Hier erscheint mir doch ein Kauf-Boykott sehr angebracht, so etwas hat schon in einigen Fällen Wirkung gezeigt. Ob allerdings solche Menschen ernsthaft über ihr Demokratieverständnis und ihre doch immer so viel betonte Toleranz selbstkritisch nachdenken, wage ich zu bezweifeln.

Supersilent
19 Tage her

Nach Milram, Rossmann jetzt auch Bahlsen, nie wieder werden Produkte dieser Firmen bei mir Einkaufskorb landen auch wenn das Sonderangebot noch so verführerisch ist. Zahle ich lieber 1€ mehr. Wie REWE Drath, 500 Meter von mir weg, kaufe ich seit 5 Jahren nicht mehr ein, ebenso Metzger Schneider, 100 Meter von mir weg, auch seit 5 Jahren hat er keinen Cent von mir bekommen. Letztere meinten sich während der Coronadiktatur wie Despoten aufzuführen und ihre Kundschaft so zu behandeln als seien es Bittsteller. Ich habe ein Elefantengedächtnis, ich vergesse nie.
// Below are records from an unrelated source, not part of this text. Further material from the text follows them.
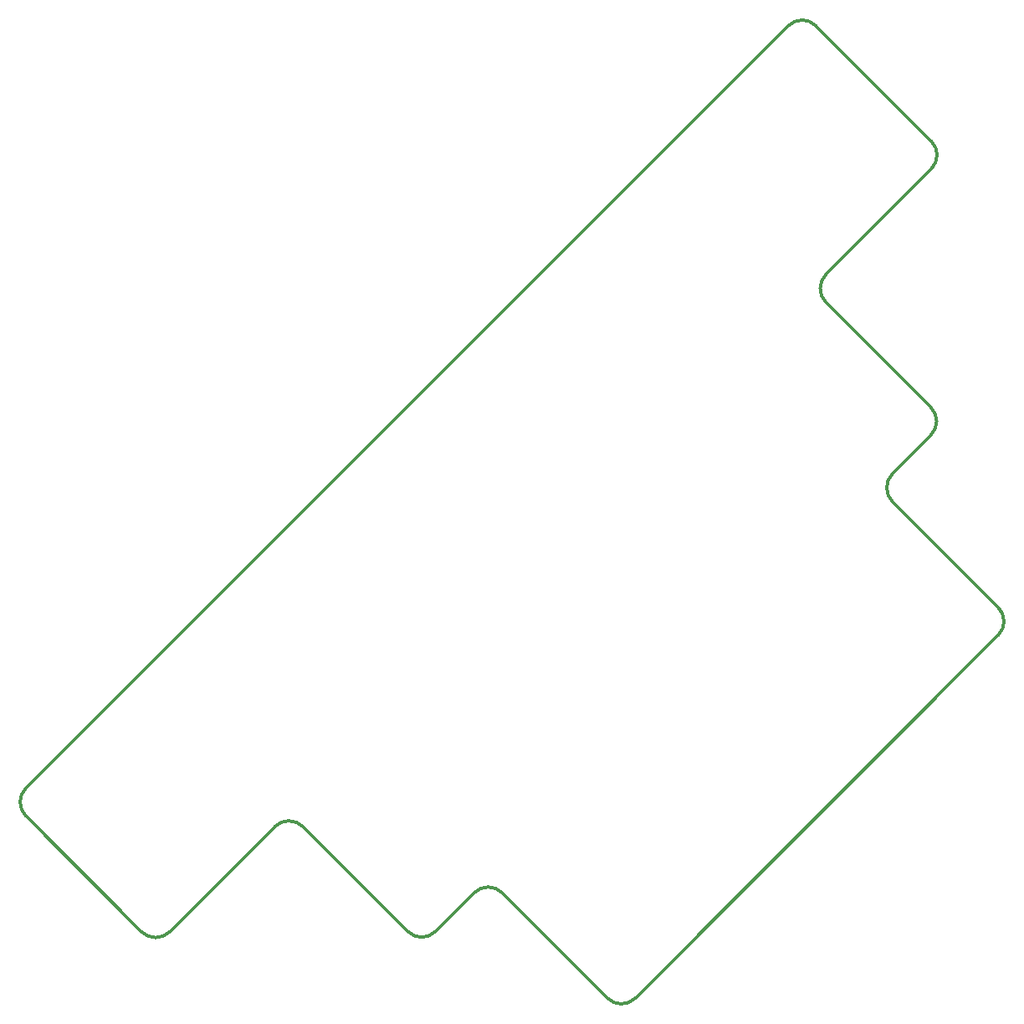
<source format=gm1>
G04 #@! TF.GenerationSoftware,KiCad,Pcbnew,8.0.5*
G04 #@! TF.CreationDate,2024-09-18T07:34:35+09:00*
G04 #@! TF.ProjectId,SandyLP_Plate_Middle,53616e64-794c-4505-9f50-6c6174655f4d,v.0*
G04 #@! TF.SameCoordinates,Original*
G04 #@! TF.FileFunction,Profile,NP*
%FSLAX46Y46*%
G04 Gerber Fmt 4.6, Leading zero omitted, Abs format (unit mm)*
G04 Created by KiCad (PCBNEW 8.0.5) date 2024-09-18 07:34:35*
%MOMM*%
%LPD*%
G01*
G04 APERTURE LIST*
G04 #@! TA.AperFunction,Profile*
%ADD10C,0.300000*%
G04 #@! TD*
G04 APERTURE END LIST*
D10*
X122613637Y-97133025D02*
X110888922Y-85408311D01*
X125442064Y-97133025D02*
X136091092Y-86483997D01*
X149526121Y-97090599D02*
X138919519Y-86483997D01*
X152354548Y-97090599D02*
X156261313Y-93183834D01*
X169749375Y-103843469D02*
X159089740Y-93183834D01*
X172577802Y-103843469D02*
X209291342Y-67123969D01*
X209291342Y-64295542D02*
X198591704Y-53595905D01*
X198591704Y-50767478D02*
X202473721Y-46871320D01*
X202473721Y-44042892D02*
X191861715Y-33430887D01*
X191861715Y-30602460D02*
X202517814Y-19932218D01*
X188027201Y-5441605D02*
X110888922Y-82579884D01*
X202517814Y-17103791D02*
X190855628Y-5441605D01*
X110888922Y-85408311D02*
G75*
G02*
X110888921Y-82579883I1414212J1414214D01*
G01*
X125442064Y-97133025D02*
G75*
G02*
X122613636Y-97133026I-1414214J1414212D01*
G01*
X136091092Y-86483997D02*
G75*
G02*
X138919518Y-86483997I1414213J-1414212D01*
G01*
X152354548Y-97090599D02*
G75*
G02*
X149526120Y-97090600I-1414214J1414212D01*
G01*
X156261313Y-93183834D02*
G75*
G02*
X159089739Y-93183834I1414213J-1414212D01*
G01*
X172577802Y-103843469D02*
G75*
G02*
X169749374Y-103843470I-1414214J1414212D01*
G01*
X198591704Y-53595905D02*
G75*
G02*
X198591722Y-50767497I1414091J1414195D01*
G01*
X209291342Y-64295542D02*
G75*
G02*
X209291346Y-67123972I-1414225J-1414217D01*
G01*
X191861715Y-33430887D02*
G75*
G02*
X191861713Y-30602458I1414212J1414215D01*
G01*
X202473721Y-44042892D02*
G75*
G02*
X202473739Y-46871338I-1414337J-1414232D01*
G01*
X188027201Y-5441605D02*
G75*
G02*
X190855620Y-5441612I1414206J-1414207D01*
G01*
X202517814Y-17103791D02*
G75*
G02*
X202517863Y-19932266I-1414307J-1414262D01*
G01*
M02*

</source>
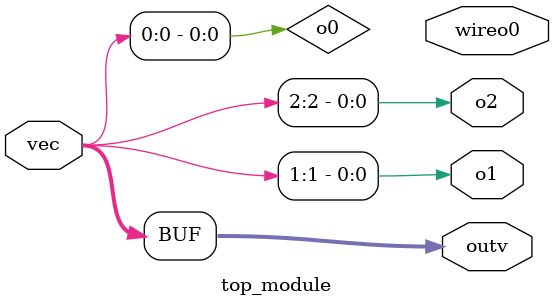
<source format=v>
module top_module(
  input wire [2:0] vec,
  output wire [2:0] outv,
  output wireo0,
  output wire o1,
  output wire o2);
  
  assign outv = vec;
  assign o0 = vec[0];
  assign o1 = vec[1];
  assign o2 = vec[2];
  
  endmodule

</source>
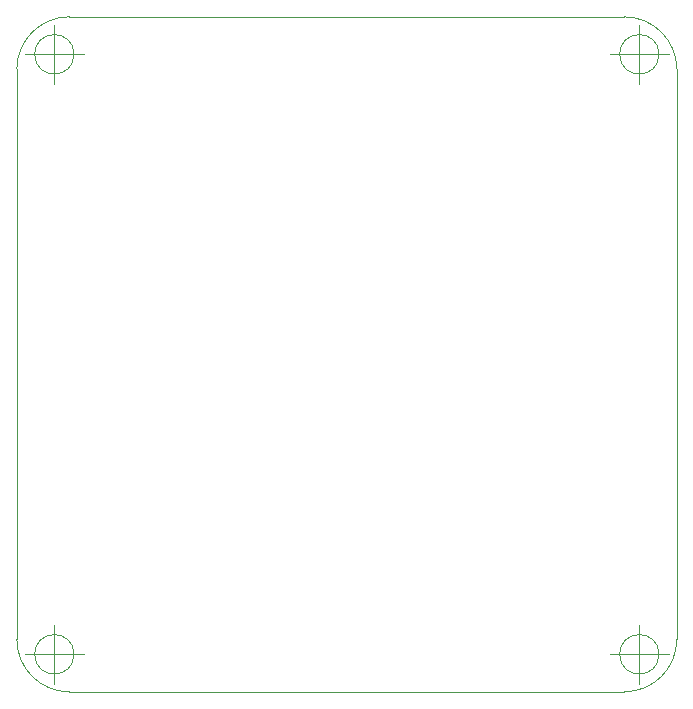
<source format=gbr>
%TF.GenerationSoftware,KiCad,Pcbnew,(5.1.10)-1*%
%TF.CreationDate,2021-07-13T13:10:11-06:00*%
%TF.ProjectId,HARDWARE,48415244-5741-4524-952e-6b696361645f,rev?*%
%TF.SameCoordinates,Original*%
%TF.FileFunction,Profile,NP*%
%FSLAX46Y46*%
G04 Gerber Fmt 4.6, Leading zero omitted, Abs format (unit mm)*
G04 Created by KiCad (PCBNEW (5.1.10)-1) date 2021-07-13 13:10:11*
%MOMM*%
%LPD*%
G01*
G04 APERTURE LIST*
%TA.AperFunction,Profile*%
%ADD10C,0.050000*%
%TD*%
G04 APERTURE END LIST*
D10*
X37861666Y-47625000D02*
G75*
G03*
X37861666Y-47625000I-1666666J0D01*
G01*
X33695000Y-47625000D02*
X38695000Y-47625000D01*
X36195000Y-45125000D02*
X36195000Y-50125000D01*
X87391666Y-47625000D02*
G75*
G03*
X87391666Y-47625000I-1666666J0D01*
G01*
X83225000Y-47625000D02*
X88225000Y-47625000D01*
X85725000Y-45125000D02*
X85725000Y-50125000D01*
X37861666Y-98425000D02*
G75*
G03*
X37861666Y-98425000I-1666666J0D01*
G01*
X33695000Y-98425000D02*
X38695000Y-98425000D01*
X36195000Y-95925000D02*
X36195000Y-100925000D01*
X87391666Y-98425000D02*
G75*
G03*
X87391666Y-98425000I-1666666J0D01*
G01*
X83225000Y-98425000D02*
X88225000Y-98425000D01*
X85725000Y-95925000D02*
X85725000Y-100925000D01*
X84455000Y-44450000D02*
G75*
G02*
X88900000Y-48895000I0J-4445000D01*
G01*
X88900000Y-97155000D02*
G75*
G02*
X84455000Y-101600000I-4445000J0D01*
G01*
X37465000Y-101600000D02*
G75*
G02*
X33020000Y-97155000I0J4445000D01*
G01*
X33020000Y-48895000D02*
G75*
G02*
X37465000Y-44450000I4445000J0D01*
G01*
X33020000Y-97155000D02*
X33020000Y-48895000D01*
X84455000Y-101600000D02*
X37465000Y-101600000D01*
X88900000Y-48895000D02*
X88900000Y-97155000D01*
X37465000Y-44450000D02*
X84455000Y-44450000D01*
M02*

</source>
Last edited 19 Tage her by Supersilent
fatherted
19 Tage her

Ich kann mir eh keine Markenprodukte wie Bahlsen leisten….aber die No-Names kommen aus dem selben Ort…laut Packung nur um die Ecke…für den Discounter produziert.

fatherted
19 Tage her

Der Drogerie-König will doch nur sein neues Buch über seine Kette verkaufen…weil es sonst keiner liest….wahrscheinlich heißt das neue Buch….“ich und der Wal….Ein True Time Krimi um einen Wal der gegen das Klima kämpft…sein Name war „Timmy“…..oder wie gerade festgestellt wurde…“Tanja“.